Two of Tudor's books were named Caldecott Honor Books: "Mother Goose" (1944) and "1 Is One" (1956). Tudor was just awarded the Regina Medal by the Catholic Library Association.
But it was her uncompromising immersion in another, less comfortable century that most fascinated people. She wore kerchiefs, hand-knitted sweaters, fitted bodices and flowing skirts, and often went barefoot. She reared her four children in a home without electricity or running water until her youngest turned 5. She raised her own farm animals; turned flax she had grown into clothing; and lived by homespun wisdom: Sow root crops on a waning moon, above-ground plants on a waxing one.
Starling Burgess, who later legally changed her name to Tasha Tudor, was born in Boston to well-connected but not wealthy parents. Her mother, Rosamond Tudor, was a portrait painter, and her father, William Starling Burgess, a yacht and airplane designer who collaborated with Buckminster Fuller.
In an autobiography she wrote in 1951, Tudor said she did not start school until she was 9, although other biographies say she began as early as 7. She attended the School of the Museum of Fine Arts, Boston, for a year, but said she learned painting from her mother. Her art was often framed by ornate borders like those from a medieval manuscript, but more whimsical.
Partly to protect her from Jazz Age Greenwich Village, where her mother had moved after she was divorced, Tudor was sent to live with a couple in Connecticut, drama enthusiasts who included children in the plays they put on. She soon developed a love of times past and things rural, going to auctions to buy antique clothing before she was 10. At 15 she used money she had made teaching nursery school to buy her first cow.
In 1938 she married Thomas Leighton McCready Jr., who was in the real estate business. McCready encouraged his bride to put together a folio of pictures and seek publishers. She was repeatedly turned down before her first published book, "Pumpkin Moonshine" (1938), was accepted by Oxford University Press. It was the start of a flood, many still in print.
Tudor's favorite of all her books was "Corgiville Fair," one of several she wrote about the Welsh corgi dogs she kept as pets. Her 1963 illustrated version of "The Secret Garden," by Frances Hodgson Burnett, tells of children enraptured by a mysterious garden. The volume of Clement Moore's "Night Before Christmas" that she illustrated remains popular.
She and her husband moved to a 19th-century farmhouse in New Hampshire that lacked electricity and running water, but had 17 rooms and 450 acres.
Tudor painted in the kitchen, in between baking bread and washing dishes. She created a dollhouse with a cast of characters, two of whom were married in a ceremony covered by Life magazine.
Tudor was divorced from McCready, who later died, and from a second husband, Allan John Woods. In 1972 she sold the New Hampshire farm and moved onto her property near her son Seth in Marlboro.

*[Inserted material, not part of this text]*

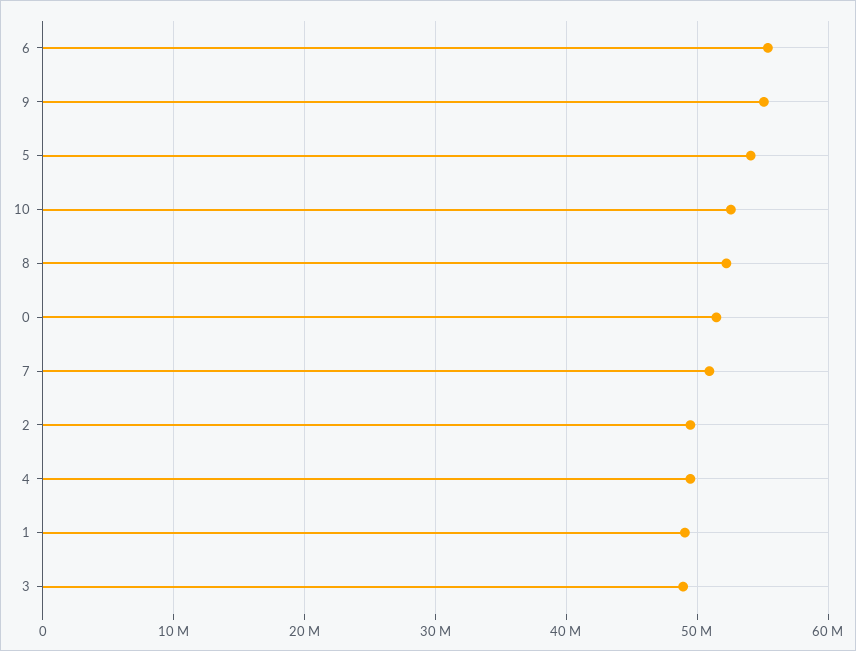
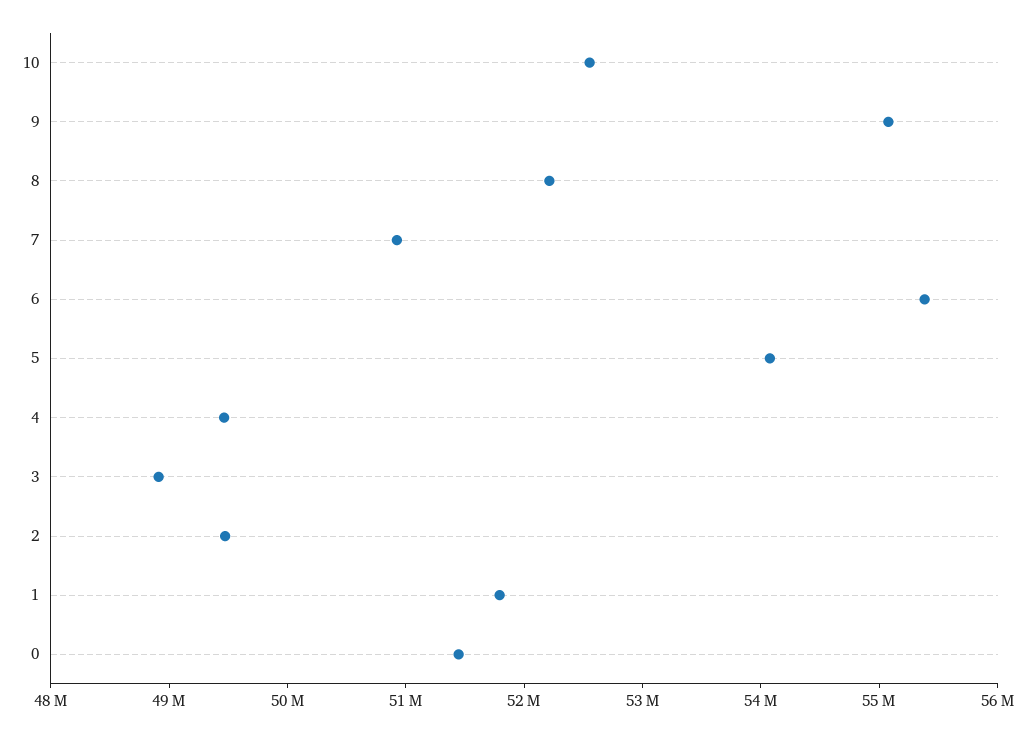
1: 49000000 -> 51800000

In addition to Seth, Tudor is survived by her daughters Bethany Tudor of West Brattleboro, Vermont, and Efner Tudor Holmes of Contoocook, New Hampshire; another son, Thomas, of Fairfax, Virginia; eight grandchildren; four step-grandchildren; three great-grandchildren; and a half-sister, Ann Hopps of Camden, Maine.
Tudor, who could play the dulcimer and handle a gun, once promised a reporter for The New York Times that she could find a four-leaf clover within five minutes and came back with a five-leaf one in four minutes. She kept a seven-leaf clover framed in her room.
She told The Virginian-Pilot of Norfolk in 1996 that it was her intention to go straight back to the 1830s after her death.